Auftrag 1:
Überführe in der Auflistung alles von der Zeile mit „전국 차별금지법 제정 네트워크“ bis hinunter zur Zeile mit „ливуд (FLL), съобразен с вашите нужди.“, beide eingeschlossen, in eine JSON-Liste von Zeichenketten mit einem Eintrag pro Zeile und ohne Leerzeilen. Die Bilder bleiben dabei draußen.

Textabschnitt:
⟨
Bildung ist ein wertvolles und erstrebenswertes Gut
 
Jägern und Sammlern auf der Spur

Jägern und Sammlern auf der Spur

Würdet Ihr in der Wildnis überleben? Der Psychologieoberstufenkurs stutzt – vermutlich nicht. Was würdet ihr tun, wenn ein angriffslustiger Eber auf euch zu rennt? Die zivilisatorischen Annehmlichkeiten sind uns zur Gewohnheit geworden, die zivilisatorische Reizüberflutung zur zweiten Haut. Der Wildnispädagoge, Martino Abis, nickt erfahrungsgesättigt und erklärt, was wir von Wildtieren in deutschen Wäldern für unser Leben und Überleben lernen konnten und immer noch lernen können und wie wir uns vor Wildtieren schützen.
⟩
(Gespeicherte Dateneinträge)
⟨
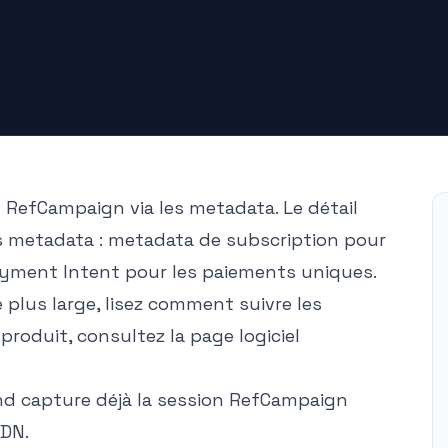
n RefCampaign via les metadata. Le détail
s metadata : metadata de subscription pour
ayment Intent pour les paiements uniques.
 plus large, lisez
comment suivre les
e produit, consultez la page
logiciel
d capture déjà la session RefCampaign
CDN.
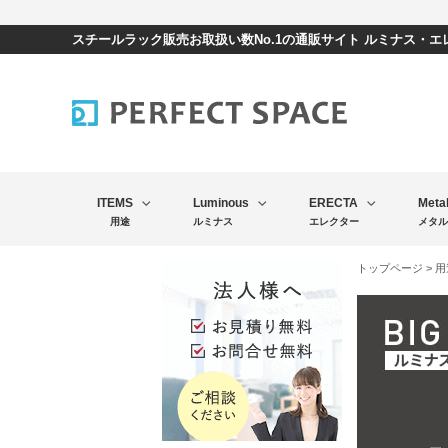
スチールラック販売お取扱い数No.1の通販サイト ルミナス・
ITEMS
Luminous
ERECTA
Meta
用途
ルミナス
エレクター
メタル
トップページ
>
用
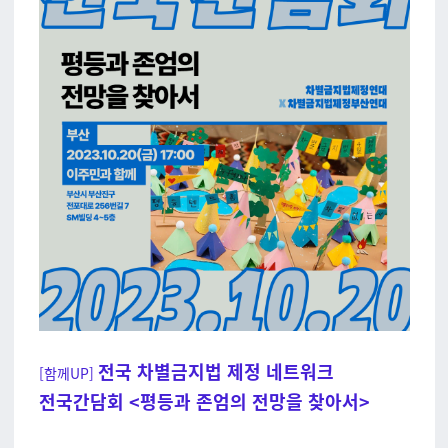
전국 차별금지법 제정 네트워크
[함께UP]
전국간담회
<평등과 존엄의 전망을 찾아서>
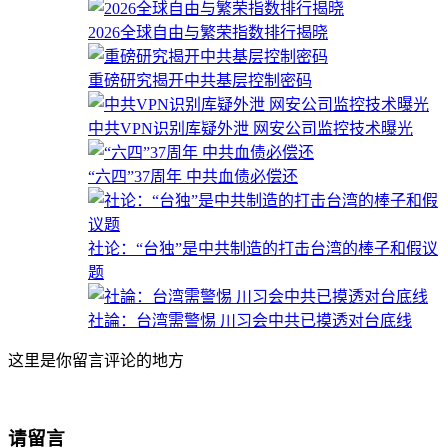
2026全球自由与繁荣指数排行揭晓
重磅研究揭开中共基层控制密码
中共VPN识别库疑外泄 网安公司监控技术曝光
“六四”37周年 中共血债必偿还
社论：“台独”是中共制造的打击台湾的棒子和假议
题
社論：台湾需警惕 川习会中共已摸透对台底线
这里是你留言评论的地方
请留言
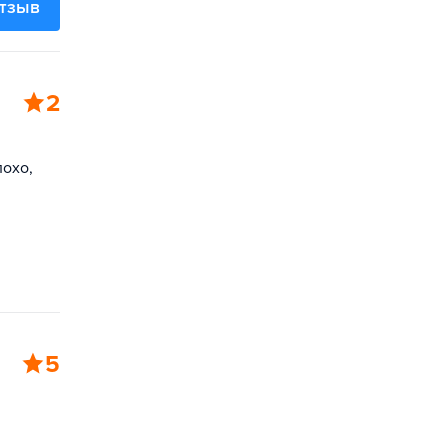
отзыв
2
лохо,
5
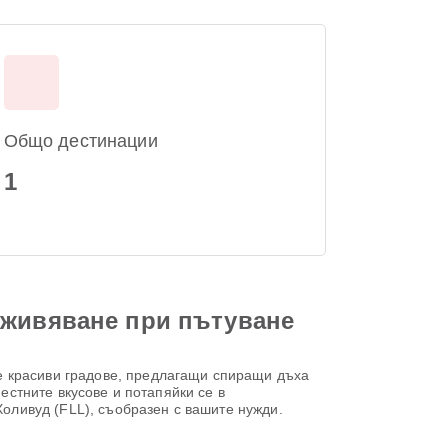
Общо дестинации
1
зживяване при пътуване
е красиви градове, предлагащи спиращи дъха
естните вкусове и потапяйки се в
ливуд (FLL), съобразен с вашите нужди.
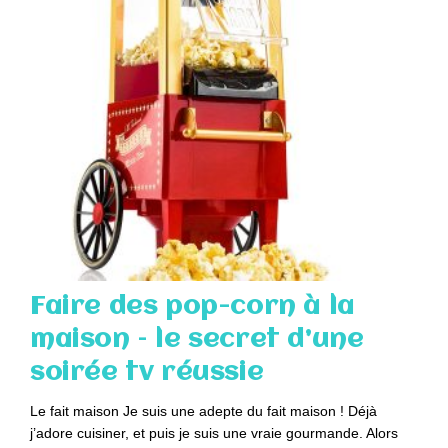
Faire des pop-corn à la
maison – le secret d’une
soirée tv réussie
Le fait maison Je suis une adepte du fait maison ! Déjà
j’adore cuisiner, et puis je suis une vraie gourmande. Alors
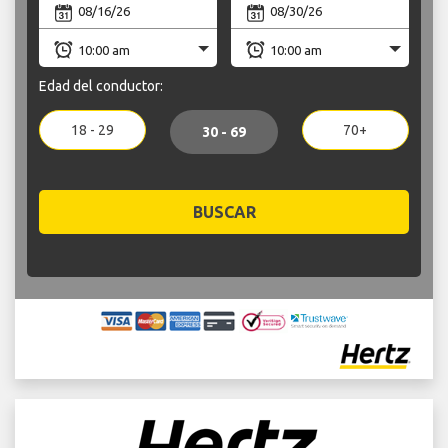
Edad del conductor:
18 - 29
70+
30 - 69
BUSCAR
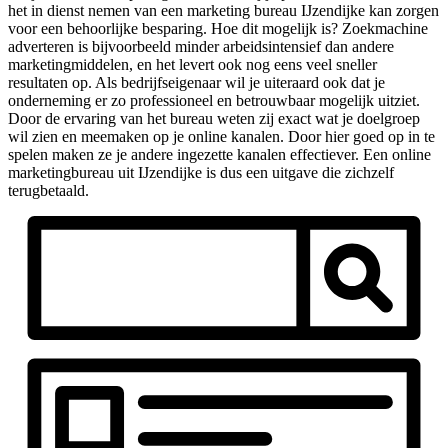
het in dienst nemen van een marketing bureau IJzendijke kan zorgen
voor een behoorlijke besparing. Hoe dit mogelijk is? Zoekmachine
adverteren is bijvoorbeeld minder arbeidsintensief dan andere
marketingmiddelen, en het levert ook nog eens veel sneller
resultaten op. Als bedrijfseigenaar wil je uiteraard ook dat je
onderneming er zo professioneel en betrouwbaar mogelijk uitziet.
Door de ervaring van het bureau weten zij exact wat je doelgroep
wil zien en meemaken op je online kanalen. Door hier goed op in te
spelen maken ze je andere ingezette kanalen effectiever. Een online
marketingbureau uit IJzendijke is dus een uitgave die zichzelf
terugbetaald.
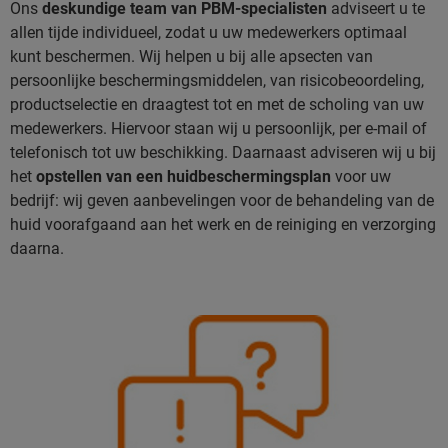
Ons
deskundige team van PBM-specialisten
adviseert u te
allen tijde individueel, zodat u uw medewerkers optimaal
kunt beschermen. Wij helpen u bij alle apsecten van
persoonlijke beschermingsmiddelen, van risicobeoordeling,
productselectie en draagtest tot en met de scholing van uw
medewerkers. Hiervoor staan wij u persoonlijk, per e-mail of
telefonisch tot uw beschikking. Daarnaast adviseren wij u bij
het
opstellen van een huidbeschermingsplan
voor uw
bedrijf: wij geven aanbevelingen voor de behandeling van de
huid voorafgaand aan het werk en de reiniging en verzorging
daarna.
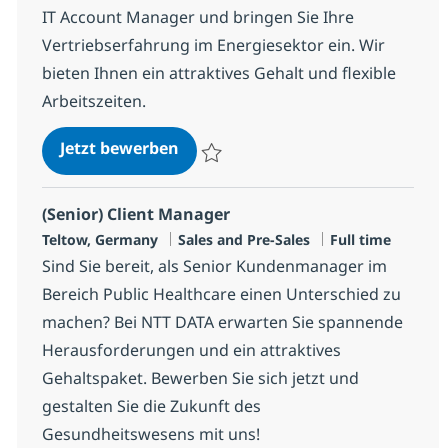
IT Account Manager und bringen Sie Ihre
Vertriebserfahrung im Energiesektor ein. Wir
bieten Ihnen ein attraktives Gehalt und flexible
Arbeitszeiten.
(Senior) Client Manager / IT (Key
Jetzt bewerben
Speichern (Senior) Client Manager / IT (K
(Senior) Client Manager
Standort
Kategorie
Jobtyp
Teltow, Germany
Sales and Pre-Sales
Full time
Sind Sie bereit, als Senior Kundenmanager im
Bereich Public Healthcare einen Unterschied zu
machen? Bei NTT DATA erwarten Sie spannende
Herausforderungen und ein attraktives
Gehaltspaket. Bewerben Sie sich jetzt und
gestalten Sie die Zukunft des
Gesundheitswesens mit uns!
⟩
Auftrag 2:
Übernimm aus dem Textabschnitt über Jäger und Sammler alles von „Bildung ist ein“ bis hinunter zu „vor Wildtieren schützen.“ unverändert.

Ergebnis 1:
[
  "전국 차별금지법 제정 네트워크",
  "[함께UP]",
  "전국간담회",
  "<평등과 존엄의 전망을 찾아서>",
  "2026全球自由与繁荣指数排行揭晓",
  "重磅研究揭开中共基层控制密码",
  "中共VPN识别库疑外泄 网安公司监控技术曝光",
  "“六四”37周年 中共血债必偿还",
  "社论：“台独”是中共制造的打击台湾的棒子和假议",
  "题",
  "社論：台湾需警惕 川习会中共已摸透对台底线",
  "这里是你留言评论的地方",
  "请留言",
  "отзыв",
  "2",
  "лохо,",
  "5",
  "Общо дестинации",
  "1",
  "зживяване при пътуване",
  "е красиви градове, предлагащи спиращи дъха",
  "естните вкусове и потапяйки се в",
  "ливуд (FLL), съобразен с вашите нужди."
]

Ergebnis 2:
Bildung ist ein wertvolles und erstrebenswertes Gut
 
Jägern und Sammlern auf der Spur

Jägern und Sammlern auf der Spur

Würdet Ihr in der Wildnis überleben? Der Psychologieoberstufenkurs stutzt – vermutlich nicht. Was würdet ihr tun, wenn ein angriffslustiger Eber auf euch zu rennt? Die zivilisatorischen Annehmlichkeiten sind uns zur Gewohnheit geworden, die zivilisatorische Reizüberflutung zur zweiten Haut. Der Wildnispädagoge, Martino Abis, nickt erfahrungsgesättigt und erklärt, was wir von Wildtieren in deutschen Wäldern für unser Leben und Überleben lernen konnten und immer noch lernen können und wie wir uns vor Wildtieren schützen.